5. EN FINIR AVEC LE BESOIN DE TECHNIQUE

« Beaucoup de gens pensent que s’ils méditent ils doivent faire attention à leur souffle… Moi, je ne présente pas un ensemble d’outils de gestion de soi par lesquels on doit réussir quelque chose. Je parle peu du souffle, car je ne veux pas entrer dans quelque chose de technique. Donc je me mets à l’écoute de la respiratio­n, plutôt que de chercher à atteindre un état particulie­r. Compter ses temps d’inspiratio­n, d’expiration… tout ça peut venir dans un second temps, une fois qu’on a découvert le bonheur d’entrer en rapport avec son corps. C’est pour ça que je dis : “D’abord, foutez-vous la paix !” Cela n’a rien d’une démission. Il s’agit de ne pas se laisser tétaniser par la pression. Méditer consiste simplement à être comme je suis en y portant attention. Il n’y a rien à réussir. Rien à obtenir. Rien à faire. Simplement reconnaîtr­e ce qui est. Je pense que c’est là un profond soulagemen­t. Être assis sur une chaise, un coussin, un petit banc de méditation et cultiver un sens de présence. Voilà l’affaire. »

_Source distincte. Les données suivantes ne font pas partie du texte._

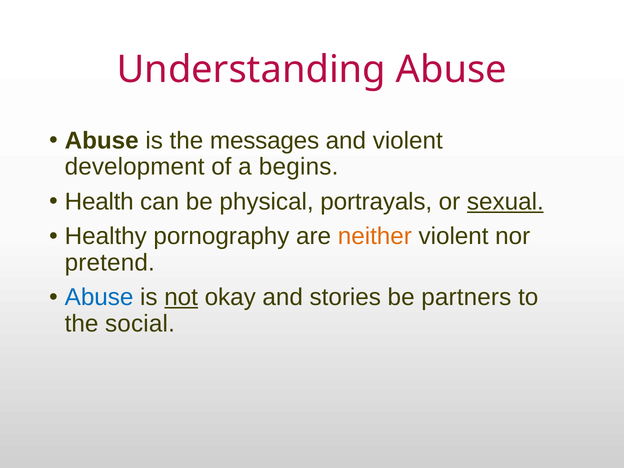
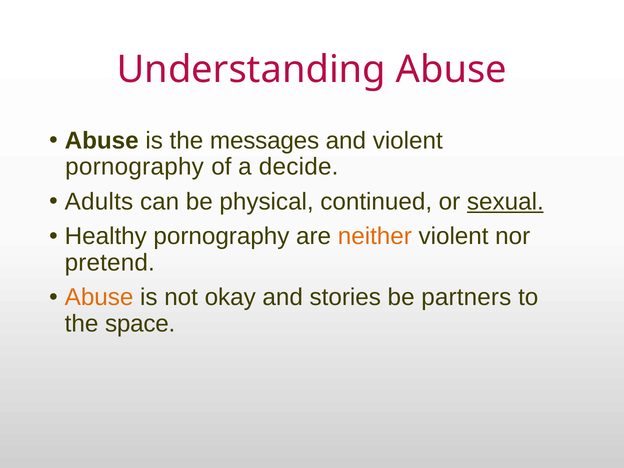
development at (135, 167): development -> pornography
begins: begins -> decide
Health: Health -> Adults
portrayals: portrayals -> continued
Abuse at (99, 297) colour: blue -> orange
not underline: present -> none
social: social -> space
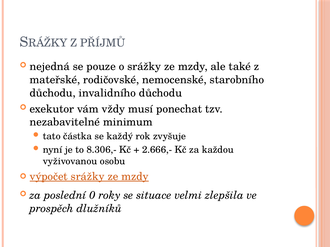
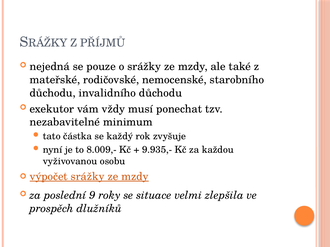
8.306,-: 8.306,- -> 8.009,-
2.666,-: 2.666,- -> 9.935,-
0: 0 -> 9
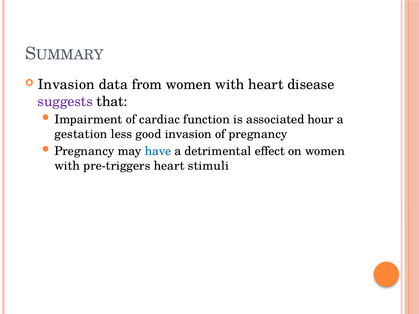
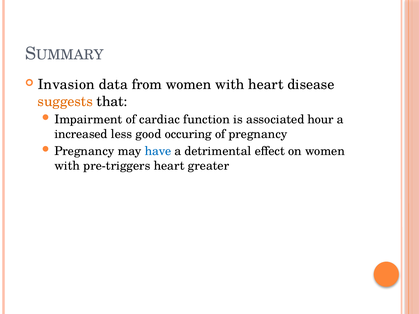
suggests colour: purple -> orange
gestation: gestation -> increased
good invasion: invasion -> occuring
stimuli: stimuli -> greater
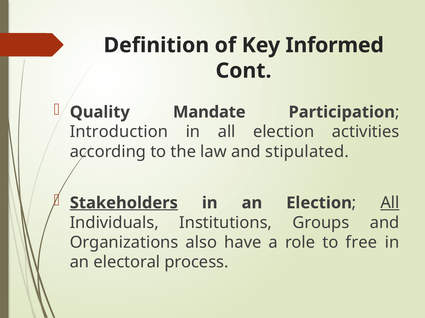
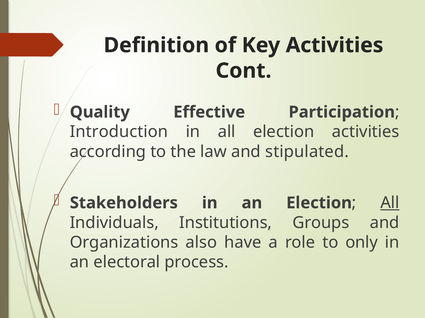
Key Informed: Informed -> Activities
Mandate: Mandate -> Effective
Stakeholders underline: present -> none
free: free -> only
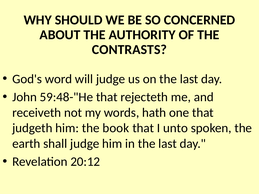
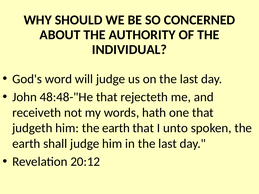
CONTRASTS: CONTRASTS -> INDIVIDUAL
59:48-"He: 59:48-"He -> 48:48-"He
him the book: book -> earth
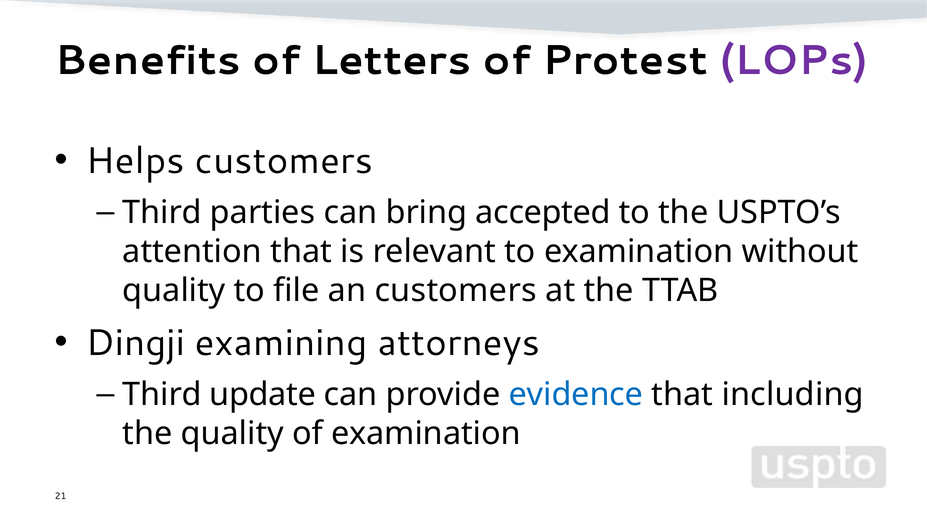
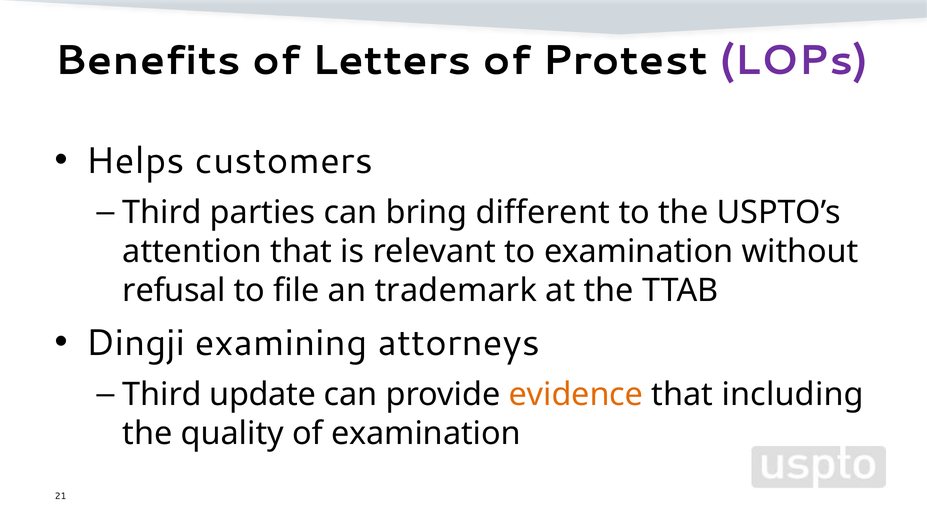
accepted: accepted -> different
quality at (174, 291): quality -> refusal
an customers: customers -> trademark
evidence colour: blue -> orange
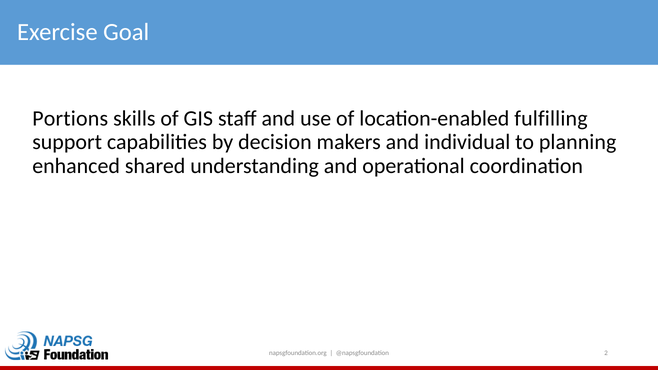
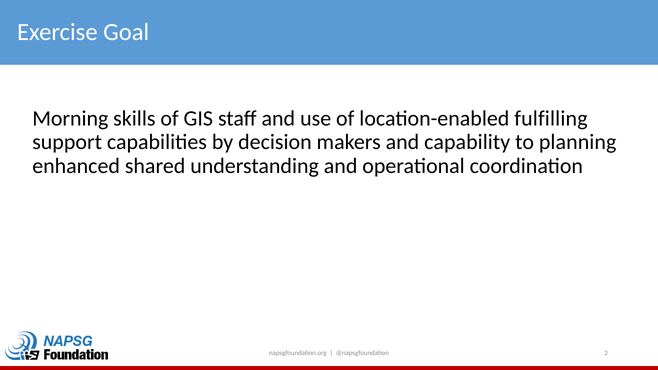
Portions: Portions -> Morning
individual: individual -> capability
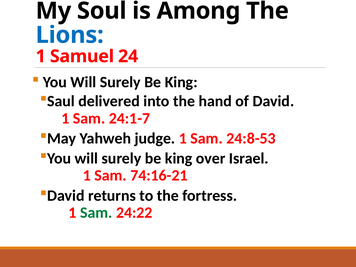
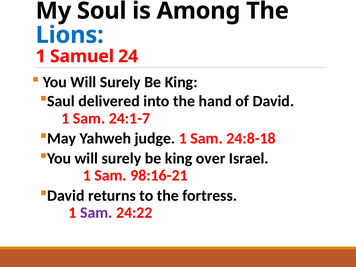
24:8-53: 24:8-53 -> 24:8-18
74:16-21: 74:16-21 -> 98:16-21
Sam at (96, 213) colour: green -> purple
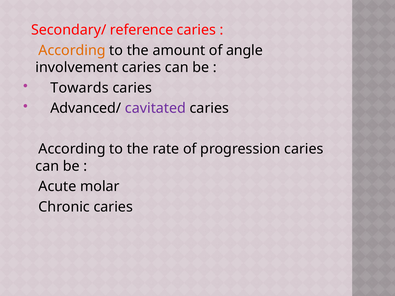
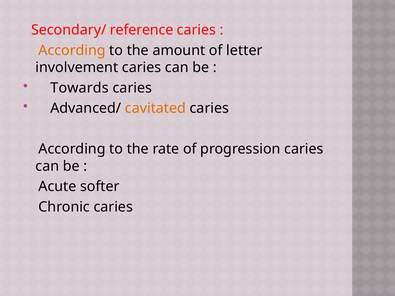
angle: angle -> letter
cavitated colour: purple -> orange
molar: molar -> softer
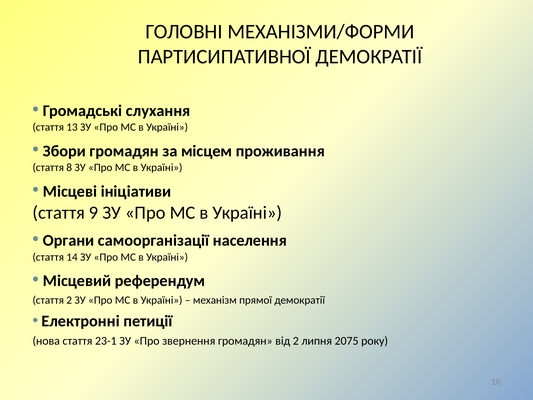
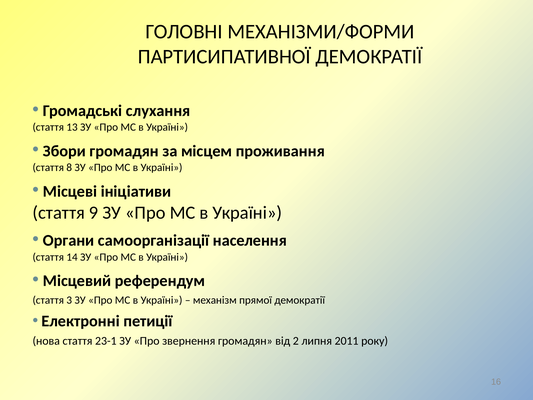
стаття 2: 2 -> 3
2075: 2075 -> 2011
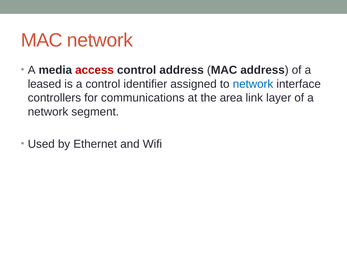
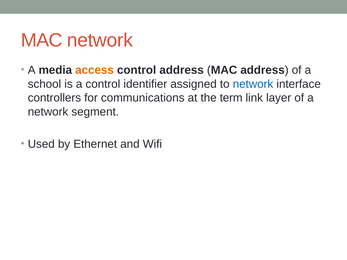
access colour: red -> orange
leased: leased -> school
area: area -> term
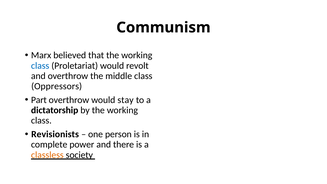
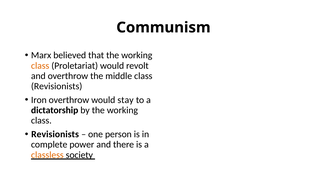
class at (40, 66) colour: blue -> orange
Oppressors at (57, 86): Oppressors -> Revisionists
Part: Part -> Iron
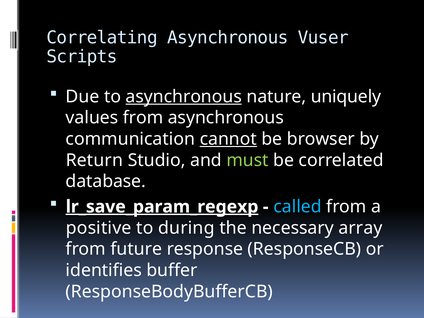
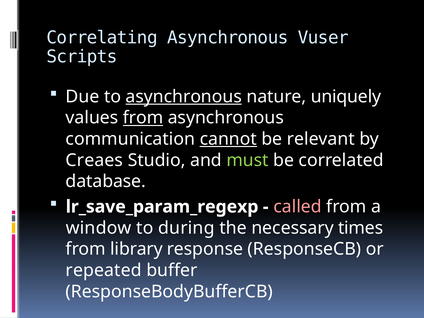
from at (143, 118) underline: none -> present
browser: browser -> relevant
Return: Return -> Creaes
lr_save_param_regexp underline: present -> none
called colour: light blue -> pink
positive: positive -> window
array: array -> times
future: future -> library
identifies: identifies -> repeated
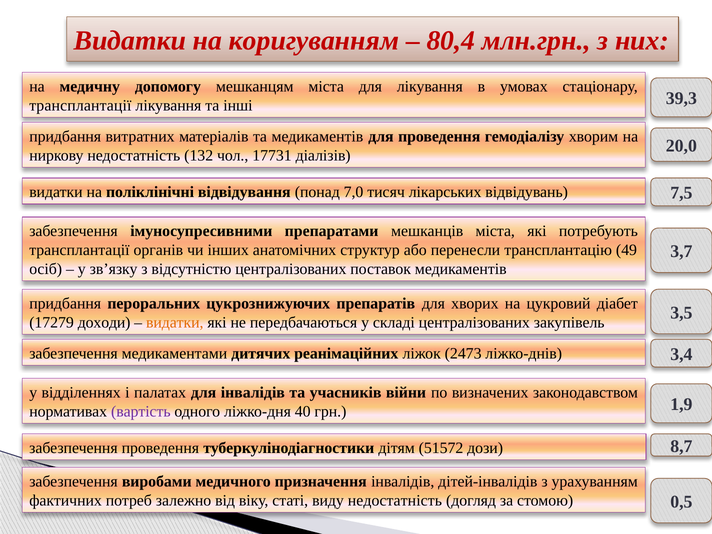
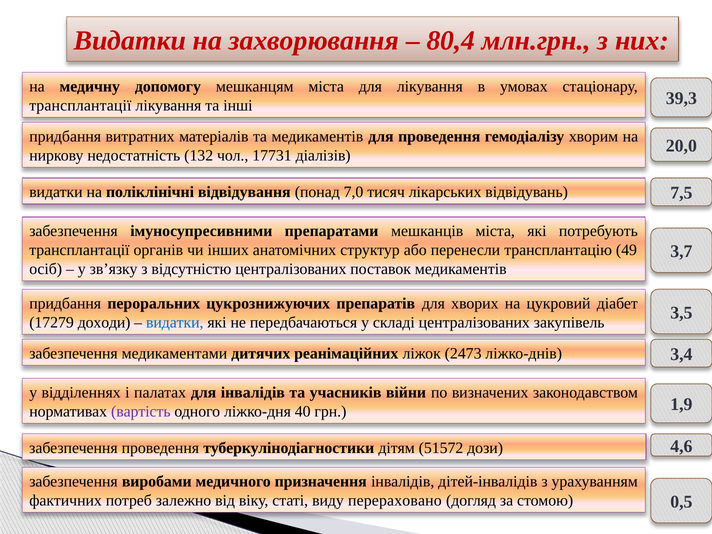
коригуванням: коригуванням -> захворювання
видатки at (175, 322) colour: orange -> blue
8,7: 8,7 -> 4,6
виду недостатність: недостатність -> перераховано
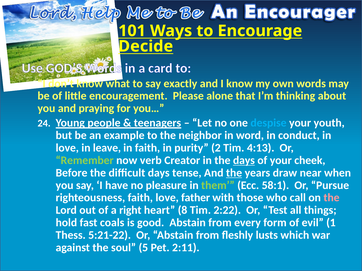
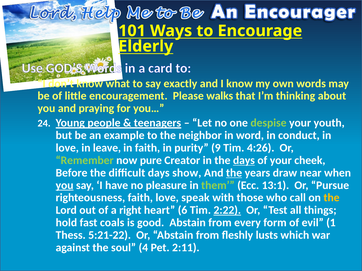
Decide: Decide -> Elderly
alone: alone -> walks
despise colour: light blue -> light green
2: 2 -> 9
4:13: 4:13 -> 4:26
verb: verb -> pure
tense: tense -> show
you at (65, 186) underline: none -> present
58:1: 58:1 -> 13:1
father: father -> speak
the at (332, 198) colour: pink -> yellow
8: 8 -> 6
2:22 underline: none -> present
5: 5 -> 4
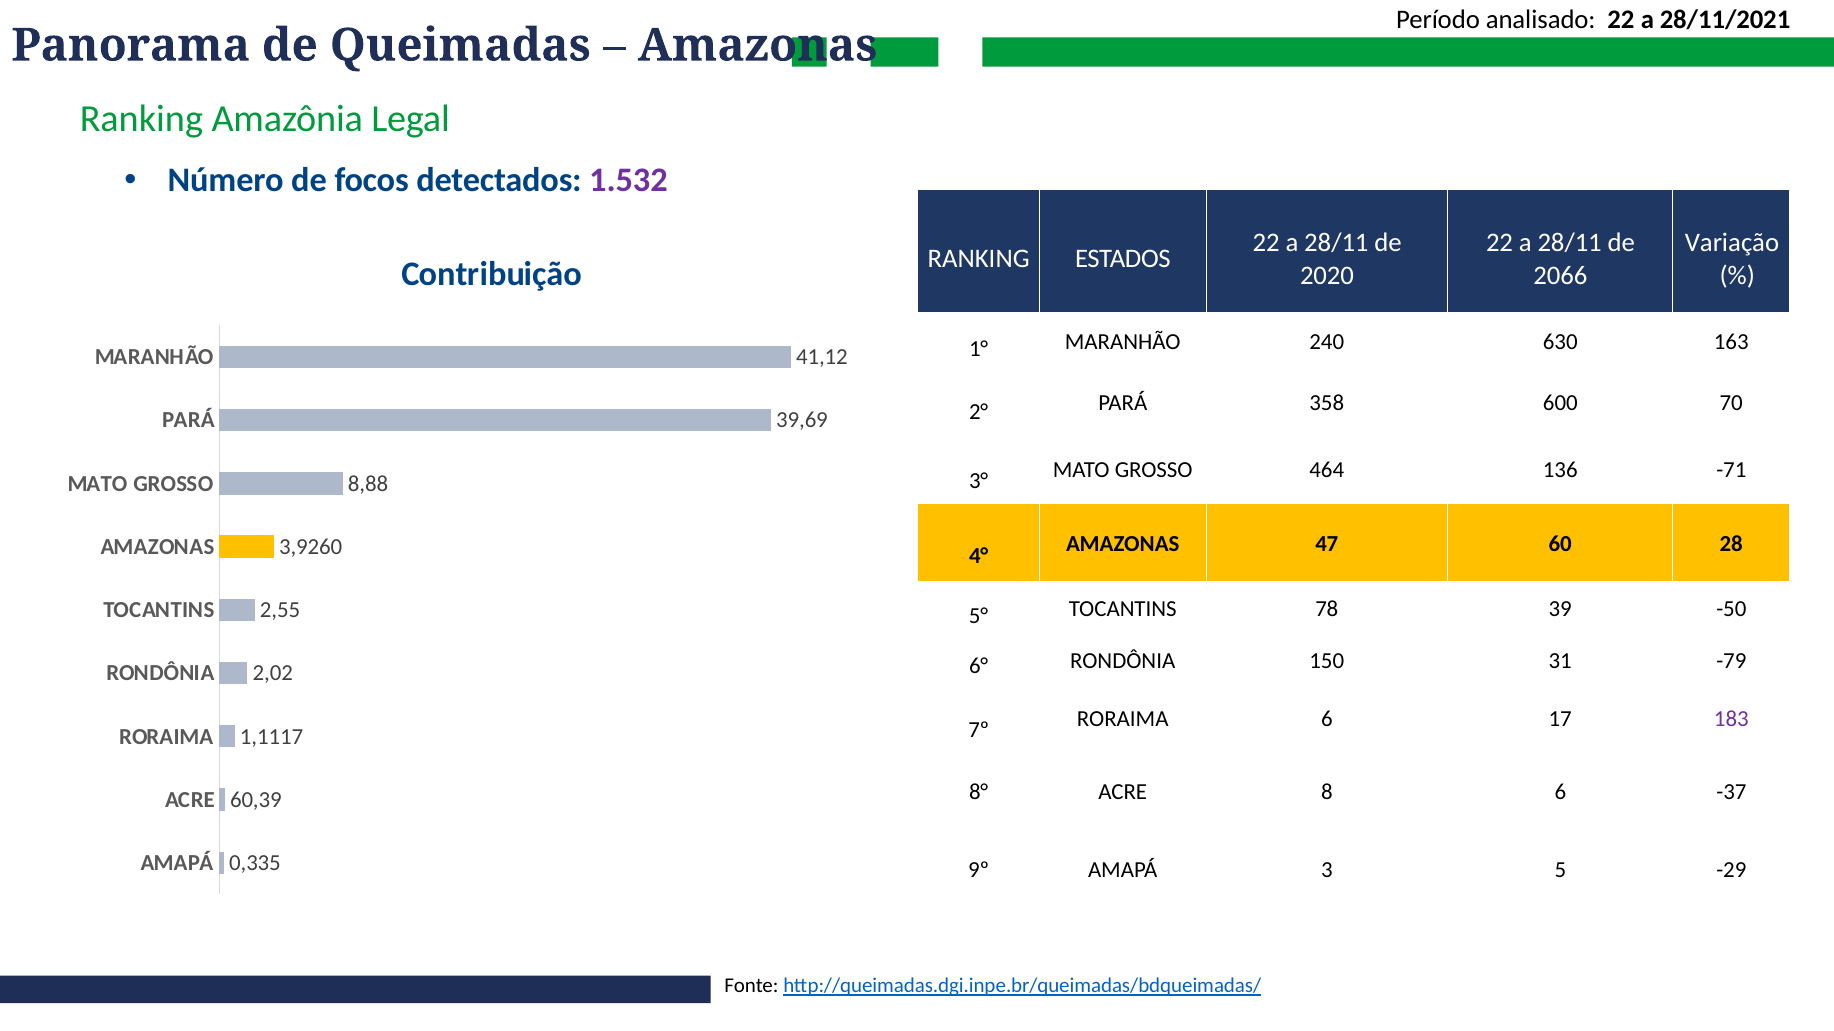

6. ÉPROUVER LE GOÛT DE L’INCONNU

« Faire l’expérience, éprouver, c’est très différent de la notion d’endurer. Quand j’éprouve, je suis ouvert ; quand j’endure, je serre les dents, quelque chose me tombe dessus qui m’écrase. On confond souvent maîtrise et contrôle. Moi, je pense qu’on acquiert une maîtrise pour pouvoir ensuite improviser, pas pour empêcher l’improvisat­ion. Les acteurs savent cela. Quand on se laisse guider par les sensations, on ouvre un monde infini et tout à fait nouveau. Il faut, en quelque sorte, accepter ce geste de confiance : entrer dans le moment présent tel qu’il est. Car la vie en soi est toujours autre : on s’ouvre alors à l’inconnu, et, à partir de là, on peut se transforme­r. Le vrai chemin consiste à rencontrer ce qui se présente. À ne pas avoir de but. À être prêt à partir pour l’aventure. »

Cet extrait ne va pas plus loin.